◆ Task to carry out: Stop at the line that contains "Set up your scans to run like clockwork". Until then, set down each line of the records exactly, beginning with the first, and skip pictures.

Stored data:
======
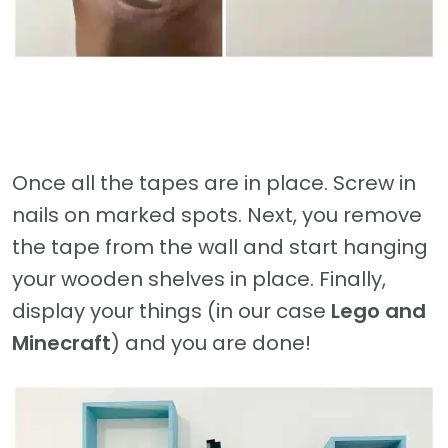
Once all the tapes are in place. Screw in
nails on marked spots. Next, you remove
the tape from the wall and start hanging
your wooden shelves in place. Finally,
display your things (in our case
Lego and
Minecraft
) and you are done!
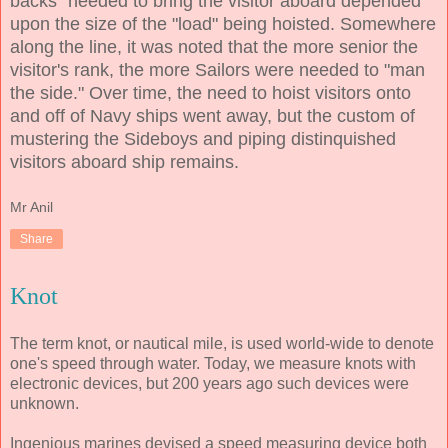
backs" needed to bring the visitor aboard depended
upon the size of the "load" being hoisted. Somewhere
along the line, it was noted that the more senior the
visitor's rank, the more Sailors were needed to "man
the side." Over time, the need to hoist visitors onto
and off of Navy ships went away, but the custom of
mustering the Sideboys and piping distinquished
visitors aboard ship remains.
Mr Anil
Share
Knot
The term knot, or nautical mile, is used world-wide to denote
one's speed through water. Today, we measure knots with
electronic devices, but 200 years ago such devices were
unknown.
Ingenious marines devised a speed measuring device both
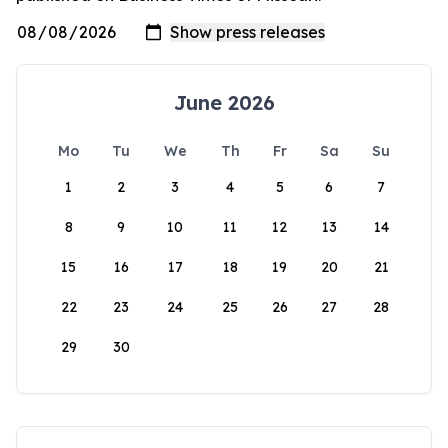
June 2026
Mo
Tu
We
Th
Fr
Sa
Su
1
2
3
4
5
6
7
8
9
10
11
12
13
14
15
16
17
18
19
20
21
22
23
24
25
26
27
28
29
30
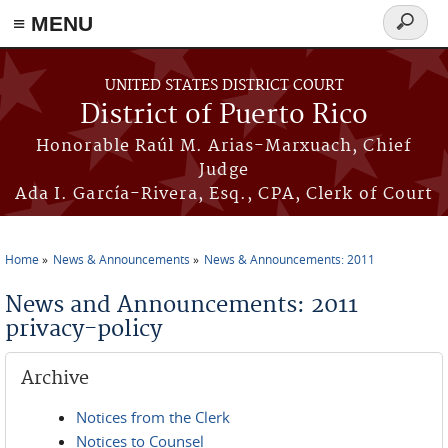
≡ MENU
Search
form
Skip to main content
UNITED STATES DISTRICT COURT
District of Puerto Rico
Honorable Raúl M. Arias-Marxuach, Chief
Judge
Ada I. García-Rivera, Esq., CPA, Clerk of Court
Home
News & Announcements
News & Announcements: 2011
You are here
News and Announcements: 2011
privacy-policy
Archive
Notices from the Clerk
Notices to Counsel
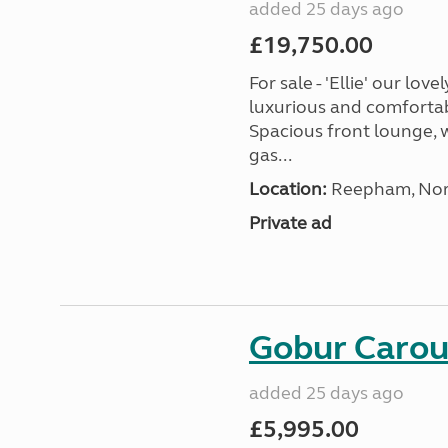
added 25 days ago
£19,750.00
For sale - 'Ellie' our lo
luxurious and comfortabl
Spacious front lounge, w
gas...
Location:
Reepham, Norf
Private ad
Gobur Carou
added 25 days ago
£5,995.00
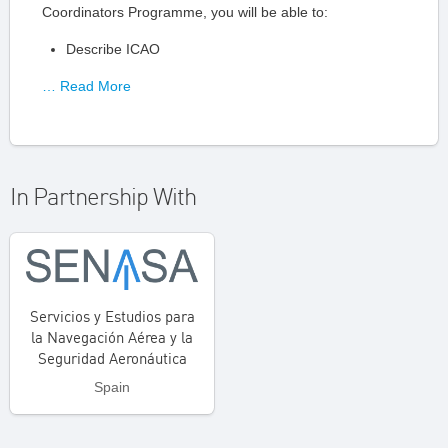
Coordinators Programme, you will be able to:
Describe ICAO
… Read More
In Partnership With
Servicios y Estudios para
la Navegación Aérea y la
Seguridad Aeronáutica
Spain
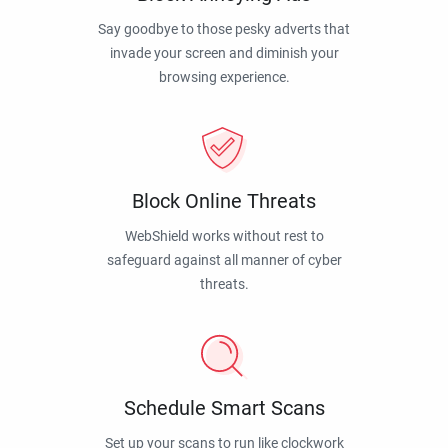
Say goodbye to those pesky adverts that
invade your screen and diminish your
browsing experience.
Block Online Threats
WebShield works without rest to
safeguard against all manner of cyber
threats.
Schedule Smart Scans
Set up your scans to run like clockwork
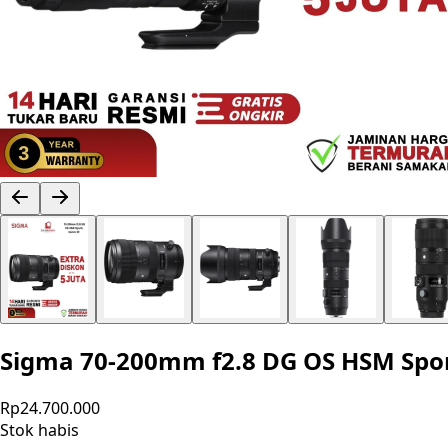
Sigma 70-200mm f2.8 DG OS HSM Spor
Rp24.700.000
Stok habis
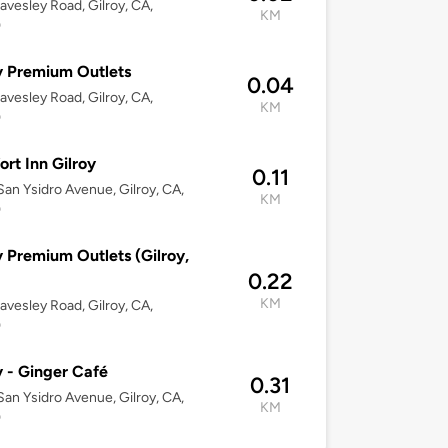
avesley Road, Gilroy, CA,
KM
0
y Premium Outlets
0.04
avesley Road, Gilroy, CA,
KM
0
rt Inn Gilroy
0.11
an Ysidro Avenue, Gilroy, CA,
KM
0
y Premium Outlets (Gilroy,
0.22
KM
avesley Road, Gilroy, CA,
0
y - Ginger Café
0.31
an Ysidro Avenue, Gilroy, CA,
KM
0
======
◆ Solution for this problem:
Once all the tapes are in place. Screw in
nails on marked spots. Next, you remove
the tape from the wall and start hanging
your wooden shelves in place. Finally,
display your things (in our case
Lego and
Minecraft
) and you are done!
backs" needed to bring the visitor aboard depended
upon the size of the "load" being hoisted. Somewhere
along the line, it was noted that the more senior the
visitor's rank, the more Sailors were needed to "man
the side." Over time, the need to hoist visitors onto
and off of Navy ships went away, but the custom of
mustering the Sideboys and piping distinquished
visitors aboard ship remains.
Mr Anil
Share
Knot
The term knot, or nautical mile, is used world-wide to denote
one's speed through water. Today, we measure knots with
electronic devices, but 200 years ago such devices were
unknown.
Ingenious marines devised a speed measuring device both
June 2026
Mo
Tu
We
Th
Fr
Sa
Su
1
2
3
4
5
6
7
8
9
10
11
12
13
14
15
16
17
18
19
20
21
22
23
24
25
26
27
28
29
30
≡ MENU
Search
form
Skip to main content
UNITED STATES DISTRICT COURT
District of Puerto Rico
Honorable Raúl M. Arias-Marxuach, Chief
Judge
Ada I. García-Rivera, Esq., CPA, Clerk of Court
Home
News & Announcements
News & Announcements: 2011
You are here
News and Announcements: 2011
privacy-policy
Archive
Notices from the Clerk
Notices to Counsel
added 25 days ago
£19,750.00
For sale - 'Ellie' our lo
luxurious and comfortabl
Spacious front lounge, w
gas...
Location:
Reepham, Norf
Private ad
Gobur Carou
added 25 days ago
£5,995.00
Coordinators Programme, you will be able to:
Describe ICAO
… Read More
In Partnership With
Servicios y Estudios para
la Navegación Aérea y la
Seguridad Aeronáutica
Spain
Say goodbye to those pesky adverts that
invade your screen and diminish your
browsing experience.
Block Online Threats
WebShield works without rest to
safeguard against all manner of cyber
threats.
Schedule Smart Scans
Set up your scans to run like clockwork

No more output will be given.